ALIŞVERİŞ VE AYRILIK
Köydeki son faaliyetimiz, köy kadınlarının kendilerinin yaptıkları ve üzerlerinde taşıdıkları takıları sattıkları alana gelmemiz ve burada alış veriş yapmamız oluyor. Son derece basit olarak yapılmış bu takılardan köye faydamız olsun diye alıyoruz. Sonunda da köyden ayrılmak için köyü çevreleyen çitin dışına çıkıyoruz. Araçlarımıza binmeden evvel köyün kadın ve erkek tüm fertleri gelerek bizi uğurluyorlar. Bu uğurlama töreninde de karşılama töreninde olduğu gibi şarkılar söylüyorlar ve erkekler de havaya doğru zıplıyorlar.
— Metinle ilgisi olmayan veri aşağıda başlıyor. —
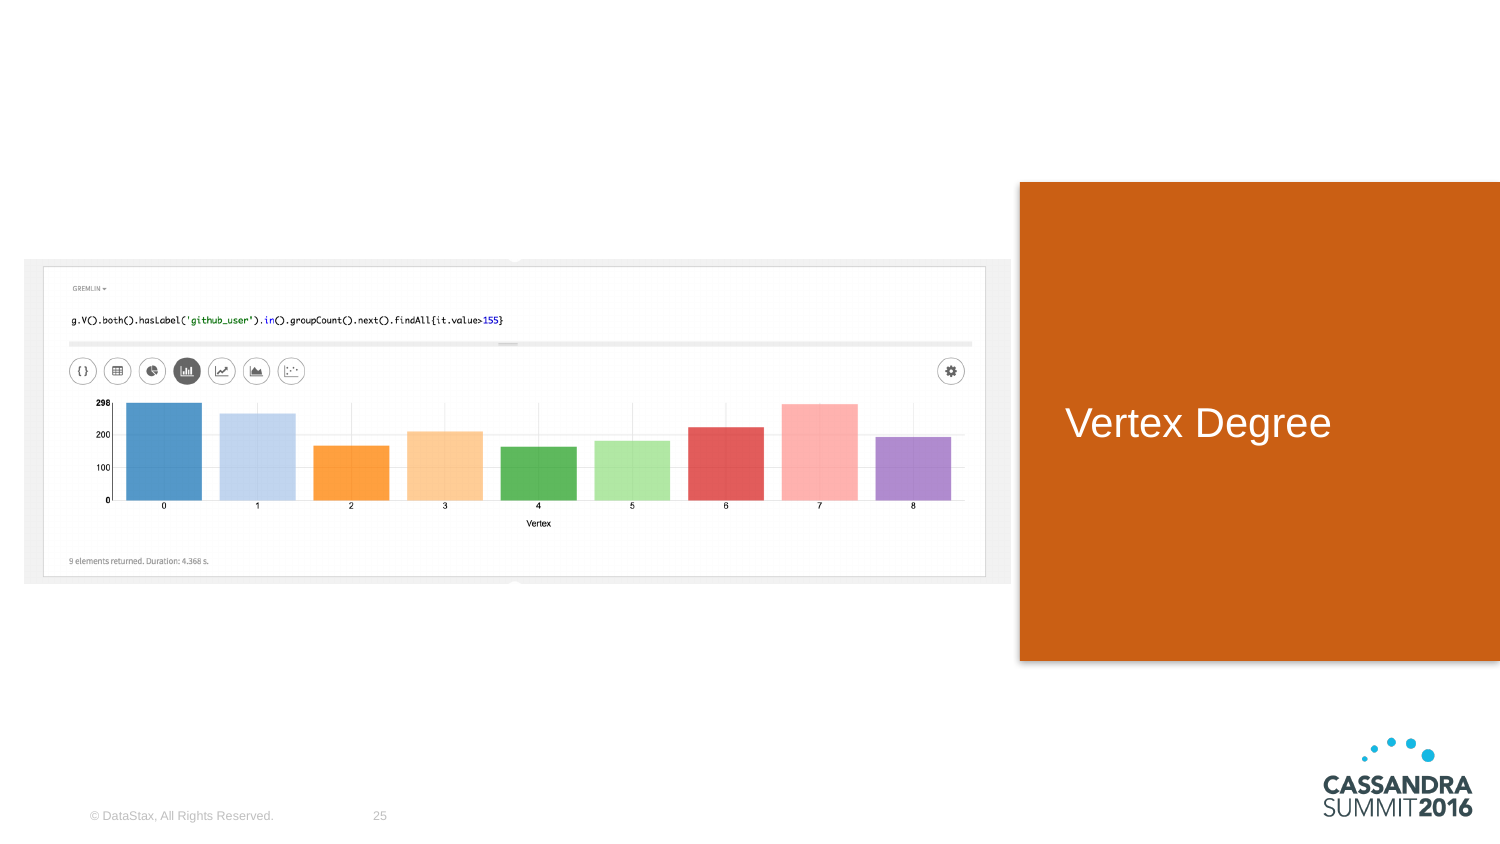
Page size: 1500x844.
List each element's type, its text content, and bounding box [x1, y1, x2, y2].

footer © DataStax, All Rights Reserved. [75, 793, 337, 839]
list Vertex Degree [1050, 387, 1464, 447]
picture [24, 259, 1011, 584]
slide_number 25 [346, 793, 414, 839]
picture [1320, 734, 1475, 819]
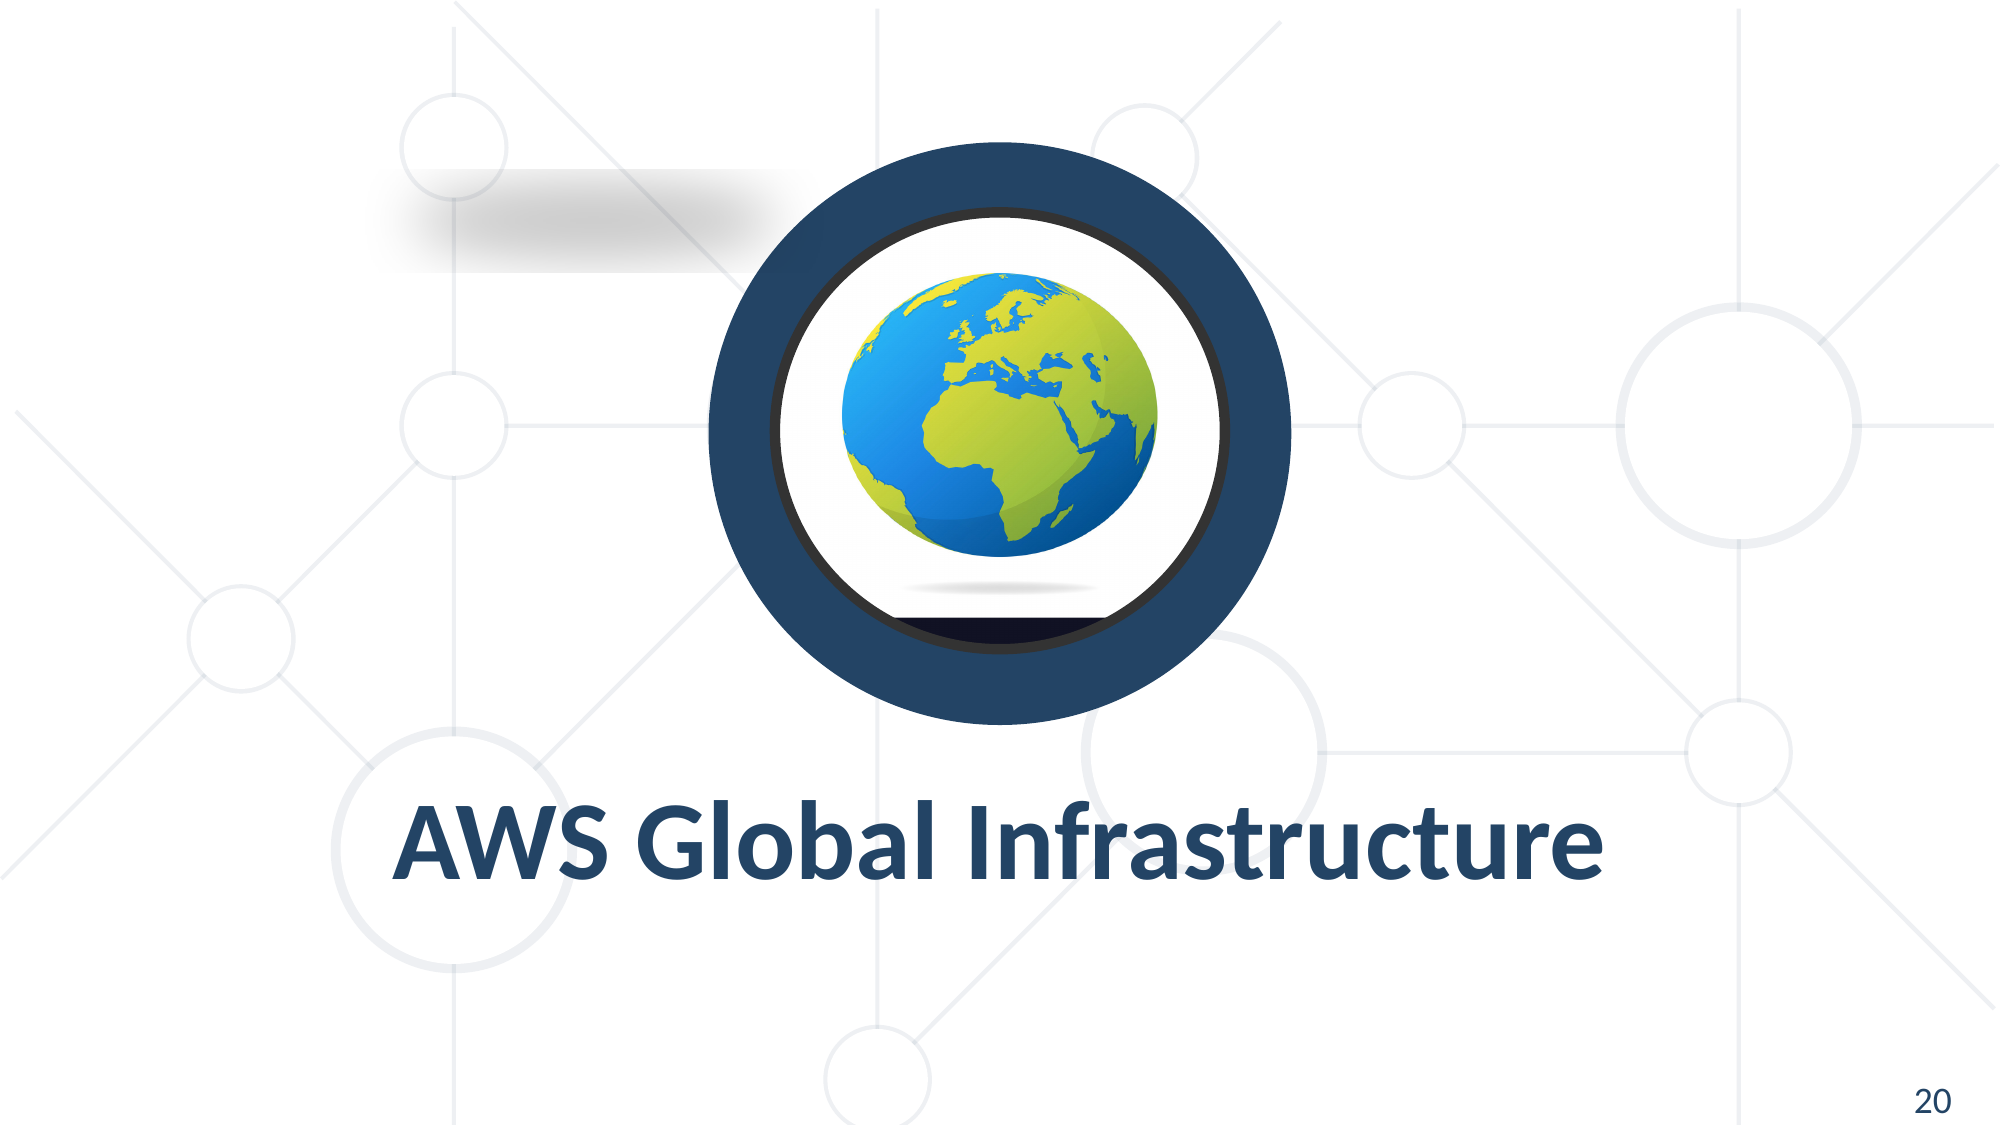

Onlar köylerine doğru giderken, biz de araçlarımıza binip oradan ayrılıyoruz.
TANZANYA’DA MASAİ KÖYÜ
Tanzaya’da da safari arasında yolumuz üzerinde olan bir Masai köyünü de geziyoruz. Gördüklerimiz bire bir aynı. Her iki ülkede de Masailerin yaşam ve geleneklerine bağlılıkları konusunda büyük benzerlikleri inanılacak gibi değil. Yine aynı köyler, ufacık odalı kerpiç evler, aynı kıyafetler, boyunlara takılan yuvarlak ve uzun kolyeler, delik ve kolyeli kulaklar, aynı şarkılar ve zıplayan erkekler. Efsanevi sopalar. Görebildiğim tek farklılık boyunlara ve kulaklara asılan takılarda fazla renk kullanılmaması ve beyaz ağırlıklı olmaları. Bu köylerin arasında bu kadar mesafe olmasına rağmen gelenek ve göreneklerin, yaşam ve beslenme tarzlarının tıpa tıp benzemesi, bu insanların geleneklerine ne kadar bağlı olduklarının göstergesi. Bu da, onları dünyada çok özel bir yere koyuyor.
Burada da Masailerin yaptıkları danslara katıldık ve havaya doğru zıpladık.
Bir başka yazımda buluşmak üzere hepinize saygılarımı sunarım. Hoşça kalın.